→ REQUIRED ACTION A:
Answer these questions from the passage on German reparations, one per line:
(i) Which word did 'aggression' replace from an earlier version?
(ii) Which two articles of the final peace treaty expressed the deal?
(iii) Which article of the Napoleonic Civil Code enshrined the civil law of delict that the European delegations appealed to?
→ REQUIRED ACTION B: Copy the passage on German reparations from "The deal found" to "was deemed impossible.", swapping in "restitution" wherever "compensation" appears.
→ REQUIRED ACTION C: Extend the passage on German reparations with new text that begins after its last sentence.

→ PASSAGE:
━━━━━━━━
The reference to ‘aggression’ was slipped in to extend Germany’s accountability to the seas. It was substituted for ‘invasion’ from an earlier version. But during the preparatory phase of the Parisian peace conference in early 1919, in which the Allied and Associated Powers negotiated the conditions for the final peace among one another, the reference was given a greater purpose. The Commission for the Reparation of Damages established by the allies became the first battle ground for the fight over the extent of German reparations between the European allies on the one side and the US on the other side. When the Commission failed to reach agreement, the matter was left to the principals—Wilson, the British Prime Minister David Lloyd George (1863–1945), and his French colleague Georges Clemenceau (1841–1929). In the end, they reached a compromise that combined European principles with US reticence.
The deal found its expression in Articles 231—the infamous ‘guilt clause’—and 232 of the final peace treaty. Article 231 made Germany liable for all the ‘loss and damage’ of the Allied and Associated powers from the war which had been ‘imposed upon them by the aggression of Germany and her allies’. Article 232, however, restricted the effective obligation of Germany to pay compensation as full payment was deemed impossible.
Although Britain and France had failed to obtain satisfaction of all their demands, the inclusion of the ‘guilt clause’ with its reference to German aggression gave voice to their most radical interpretation of the principles underlying the demand for reparation. It implied that Germany was accountable for all war costs and damages because the war was consequential to its aggression. This signalled that the war itself, and by consequence all of Germany’s wartime actions, were to be considered illegal. With this reasoning, the European delegations appealed to the logic of the civil law of delict—as enshrined in Article 1382 of the Napoleonic Civil Code—to justify their wide-ranging claims for compensation.
━━━━━━━━
→ THE DATA:

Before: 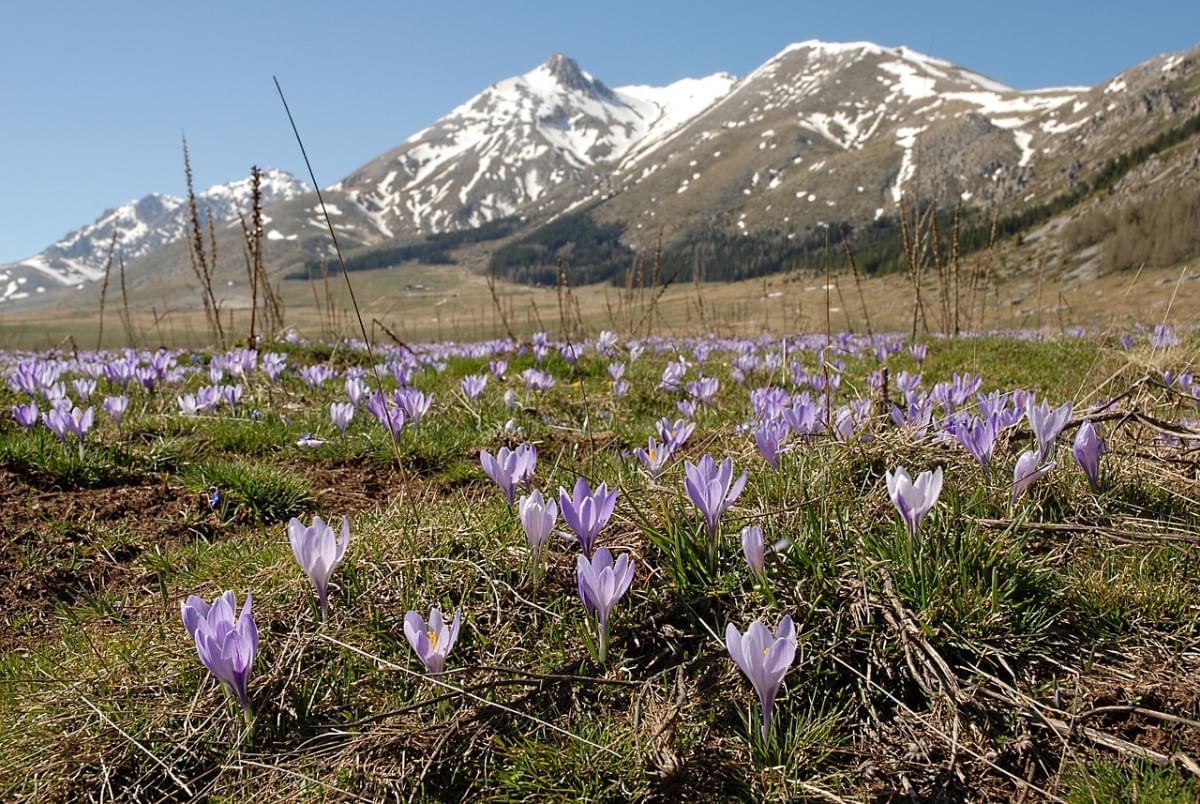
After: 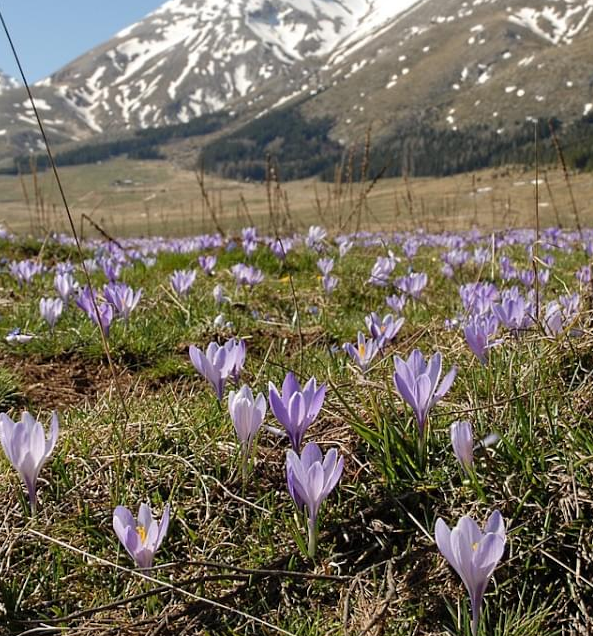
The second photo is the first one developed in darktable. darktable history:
crop and rotate: angle 0.023°, left 24.247%, top 13.108%, right 26.238%, bottom 7.674%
━━━━━━━━
→ EXERCISE OUTPUT A:
(i) 'Invasion'
(ii) Articles 231 and 232
(iii) Article 1382

→ EXERCISE OUTPUT B:
The deal found its expression in Articles 231—the infamous ‘guilt clause’—and 232 of the final peace treaty. Article 231 made Germany liable for all the ‘loss and damage’ of the Allied and Associated powers from the war which had been ‘imposed upon them by the aggression of Germany and her allies’. Article 232, however, restricted the effective obligation of Germany to pay restitution as full payment was deemed impossible.

→ EXERCISE OUTPUT C:
Article 231 was not meant to carry the sentencing of Germany to the level of a criminally imputable and punishable offense. However, in combination with Article 227, which called to ‘arraign’ the former German emperor ‘for a supreme offence against international morality and the sanctity of treaties’ and the report of the Commission on the Responsibility of the Authors of the War and on Enforcement of Penalties, which stated that Germany had premeditated and committed aggression, the German delegation, when confronted with the text, concluded otherwise. When its staunch rejection of this condemnation was met by a brisk corroboration of it at Versailles, the myth of the ‘guilt clause’ and the ‘Diktat von Versailles’ was born. In the years and decades to follow, subsequent German governments, aided by powerful voices from German and international academia, would work to undercut the legitimacy of the Versailles settlement. Reading Article 231 as a criminal sentence allowed for the defence that aggression had not been an offence before 1918 and that criminal law could never be applied retroactively. That this was clearly a misinterpretation of Article 231, which stood within the logic of civil law, and that this logic had already been foreshadowed in the ‘pactum de contrahendo’ of November 1918, was largely disregarded by governments and scholars on both sides.